Skip to main content
Annals of Translational Medicine logoLink to Annals of Translational Medicine
. 2020 Mar;8(6):403. doi: 10.21037/atm.2020.02.56

Primary pulmonary epithelioid malignant peripheral nerve sheath tumor in a child: a case report

Moyan Zhang 1,#, Peng Song 1,#, Lin Yang 2, Wei Guo 1, Ying Ji 1, Huayu He 1, Shugeng Gao 1,
PMCID: PMC7186698  PMID: 32355847

Abstract

Primary pulmonary malignant peripheral nerve sheath tumors (MPNSTs) are uncommon sarcomas originating from intrapulmonary nerve sheath and have been rarely observed in children. Here, we report a case of a 16-year-old child who presented with a mass located in the upper lobe of right lung. The patient underwent a sleeve lobectomy and the pathological diagnosis of the tumor was primary pulmonary epithelioid MPNST. Despite the radical resection, multiple suspected metastasis occurred in heart, lung and muscles less than 2 years after the operation and the patient died 6 months after the metastasis.

Keywords: Malignant peripheral nerve sheath tumor (MPNST), lung, child, surgery

Introduction

Malignant peripheral nerve sheath tumor (MPNST) is a soft-tissue sarcoma arising from the peripheral nerve sheath, accounting for approximately 5% to 10% of all sarcomas. MPNSTs can occur at any age, mostly at the age of 20 and 50 years old (1). There is no difference in the incidence between male and female and approximately half of all cases of MPNST occur in patients with neurofibromatosis-1 (NF-1) (1). Primary pulmonary MPNSTs are extremely rare and seldom occurred in a child (2). In this paper, we report a case of primary pulmonary MPNST in a 16-year-old child who was treated with radical surgery and developed multiple metastasis after operation.

Case presentation

A 16-year-old girl was admitted to our hospital with a 1-year history of cough and 3-month history of intermittent fever. Physical examination of the respiratory system showed clear breath sound on the left lung, decreased breath sound on the right lung with dry rale, slightly biased trachea and dullness to percussion on the right side. There were no signs of pancoast tumor or compression of superior vena cava. There were no clinical signs of neurofibromatosis and no family history of neurofibromatosis. Computed tomography (CT) of the thorax revealed a large mass measuring 4.0×4.8 cm at the proximal of right upper lobe, which was adjacent to the superior vena cava, trachea and esophagus (Figure 1A,B,C). The bronchoscopic examination showed that the apical segmental bronchus of the right upper lobe was completely obstructed by a mass (Figure 1D). Bronchoscopic biopsy was performed, and the results of histological examination revealed that the tumor was suspected to originate from mesenchymal tissue and the possibility of malignant tumors could not be ruled out.

## Directions
(1) Revise the case report from "Primary pulmonary malignant" to "after the metastasis.", replacing "sleeve lobectomy" with "pneumonectomy".
(2) In the case report, what were the measurements of the mass found by computed tomography of the thorax?

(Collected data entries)
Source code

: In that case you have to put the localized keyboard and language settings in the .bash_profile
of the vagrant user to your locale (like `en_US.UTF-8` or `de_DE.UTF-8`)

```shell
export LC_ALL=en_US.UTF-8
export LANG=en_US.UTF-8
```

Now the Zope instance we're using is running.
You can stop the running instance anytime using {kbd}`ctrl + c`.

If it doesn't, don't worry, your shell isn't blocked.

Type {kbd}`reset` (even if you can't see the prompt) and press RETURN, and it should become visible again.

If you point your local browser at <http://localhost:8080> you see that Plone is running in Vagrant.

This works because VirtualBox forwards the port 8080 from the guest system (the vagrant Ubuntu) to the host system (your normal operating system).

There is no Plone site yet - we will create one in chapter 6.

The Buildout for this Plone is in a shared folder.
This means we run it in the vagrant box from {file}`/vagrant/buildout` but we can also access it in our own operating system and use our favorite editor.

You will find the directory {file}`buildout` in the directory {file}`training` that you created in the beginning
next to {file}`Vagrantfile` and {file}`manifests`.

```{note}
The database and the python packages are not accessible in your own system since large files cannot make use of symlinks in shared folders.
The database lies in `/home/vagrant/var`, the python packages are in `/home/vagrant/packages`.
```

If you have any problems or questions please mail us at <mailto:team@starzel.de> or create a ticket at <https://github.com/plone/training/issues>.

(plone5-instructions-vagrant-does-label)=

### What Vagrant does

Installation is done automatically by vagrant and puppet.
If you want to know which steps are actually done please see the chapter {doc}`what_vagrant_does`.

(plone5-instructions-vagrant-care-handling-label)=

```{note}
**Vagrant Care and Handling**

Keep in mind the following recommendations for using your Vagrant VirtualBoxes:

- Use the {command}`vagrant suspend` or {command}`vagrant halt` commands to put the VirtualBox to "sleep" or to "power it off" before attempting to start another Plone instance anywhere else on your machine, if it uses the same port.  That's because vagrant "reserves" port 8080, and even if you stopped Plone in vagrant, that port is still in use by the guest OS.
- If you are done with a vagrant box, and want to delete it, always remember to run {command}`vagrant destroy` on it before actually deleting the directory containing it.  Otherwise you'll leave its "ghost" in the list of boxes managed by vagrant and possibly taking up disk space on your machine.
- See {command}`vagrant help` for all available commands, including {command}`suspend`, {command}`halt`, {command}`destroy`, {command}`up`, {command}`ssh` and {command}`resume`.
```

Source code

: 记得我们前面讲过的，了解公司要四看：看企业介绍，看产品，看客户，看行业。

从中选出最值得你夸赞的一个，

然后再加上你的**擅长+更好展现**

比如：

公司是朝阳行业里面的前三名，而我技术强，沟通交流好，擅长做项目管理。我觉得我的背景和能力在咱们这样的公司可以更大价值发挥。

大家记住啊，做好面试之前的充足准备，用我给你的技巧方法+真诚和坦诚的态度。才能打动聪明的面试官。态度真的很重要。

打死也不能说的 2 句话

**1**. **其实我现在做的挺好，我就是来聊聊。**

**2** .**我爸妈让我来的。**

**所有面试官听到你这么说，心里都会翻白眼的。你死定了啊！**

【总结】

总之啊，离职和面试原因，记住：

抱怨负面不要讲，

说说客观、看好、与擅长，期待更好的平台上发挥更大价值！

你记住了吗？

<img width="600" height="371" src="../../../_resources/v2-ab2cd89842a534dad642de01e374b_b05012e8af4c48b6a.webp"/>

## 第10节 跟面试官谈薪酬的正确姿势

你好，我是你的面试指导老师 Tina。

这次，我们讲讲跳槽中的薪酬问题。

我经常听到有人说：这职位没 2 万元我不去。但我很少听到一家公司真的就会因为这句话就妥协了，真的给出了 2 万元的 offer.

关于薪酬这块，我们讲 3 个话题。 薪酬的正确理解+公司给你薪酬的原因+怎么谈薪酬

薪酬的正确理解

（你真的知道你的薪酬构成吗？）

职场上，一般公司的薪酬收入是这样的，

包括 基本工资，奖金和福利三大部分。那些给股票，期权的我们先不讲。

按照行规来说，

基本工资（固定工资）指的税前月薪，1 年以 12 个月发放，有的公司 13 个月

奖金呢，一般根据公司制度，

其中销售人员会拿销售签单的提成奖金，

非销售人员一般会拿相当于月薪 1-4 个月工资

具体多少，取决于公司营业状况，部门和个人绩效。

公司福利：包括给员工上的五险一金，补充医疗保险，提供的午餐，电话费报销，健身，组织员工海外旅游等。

## Task-by-task outputs
(1)
Primary pulmonary malignant peripheral nerve sheath tumors (MPNSTs) are uncommon sarcomas originating from intrapulmonary nerve sheath and have been rarely observed in children. Here, we report a case of a 16-year-old child who presented with a mass located in the upper lobe of right lung. The patient underwent a pneumonectomy and the pathological diagnosis of the tumor was primary pulmonary epithelioid MPNST. Despite the radical resection, multiple suspected metastasis occurred in heart, lung and muscles less than 2 years after the operation and the patient died 6 months after the metastasis.

(2) 4.0×4.8 cm